Vulnerabilities may also be present in the cryptographic solutions used to secure a device, system, or network. Weak encryption can occur in one of two ways: by implementing encryption that is easy to crack with known vulnerabilities or through improper key management. Improper key management can allow the threat actor to access the key that decrypts the applied encryption method.

Misconfiguration

Weak configurations or misconfigurations of applications, devices, or settings are the most common security vulnerabilities that allow access to a system. Misconfigurations may be the result of general errors, open permissions, or insecure protocols or root accounts.

Mobile Device

Mobile devices are devices that are designed to be easily portable and accessible, such as smartphones, laptops, and tablets.

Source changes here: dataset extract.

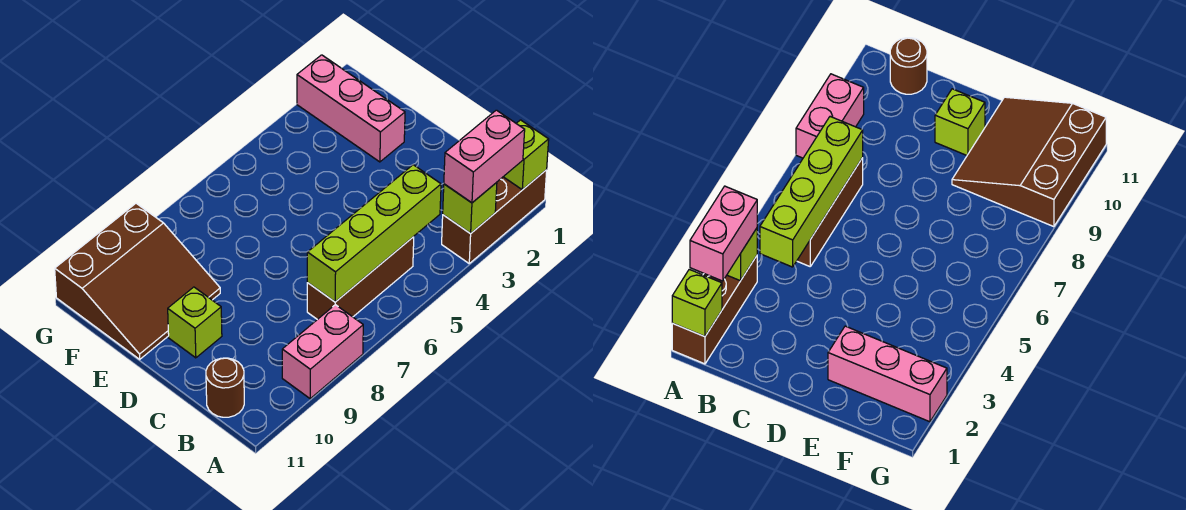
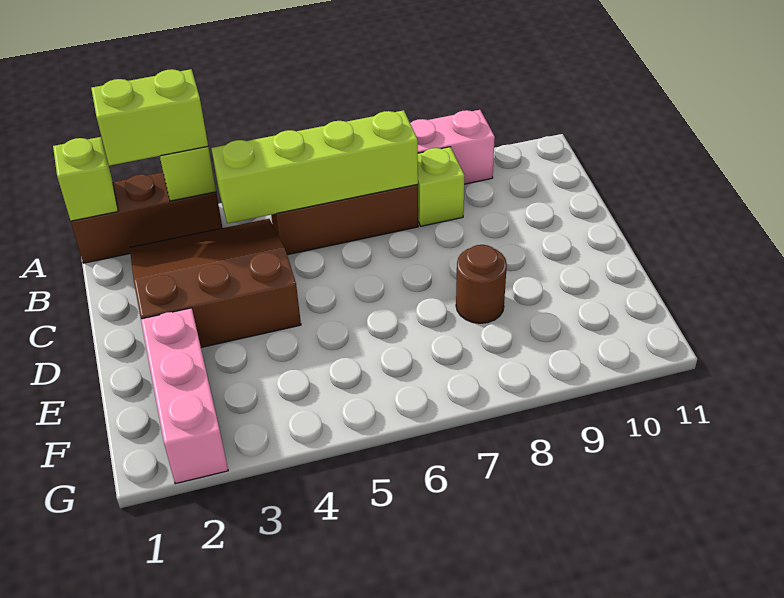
pink 1x2 brick [444,110,525,203] -> lime 1x2 brick [91,69,208,166]
brown 1x1 round brick [206,358,244,417] -> brown 1x1 round brick moved to [456,245,507,323]
lime 1x1 brick [168,287,222,358] -> lime 1x1 brick moved to [418,147,465,226]
brown 3x3 slope [55,203,220,359] -> brown 3x3 slope moved to [130,219,301,347]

Mobile devices, by nature, are highly vulnerable and difficult to secure physically and logically.

Side Loading

Side loading is the process of sharing data between two devices without using an official distribution method. For example, downloading an application onto a mobile device directly from another mobile device rather than using the official OS application store is an example of sideloading.

Jailbreaking

Mobile devices have native manufacturer restrictions installed to prevent misuse or cross-platform use. Jailbreaking, most commonly associated with cellular phones, is the process of removing these restrictions from the device. Jailbreaking allows unauthorized software to be installed on the device.

Zero-Day

A zero-day threat is a threat that has not yet been identified or has not yet been remediated through patches or updates.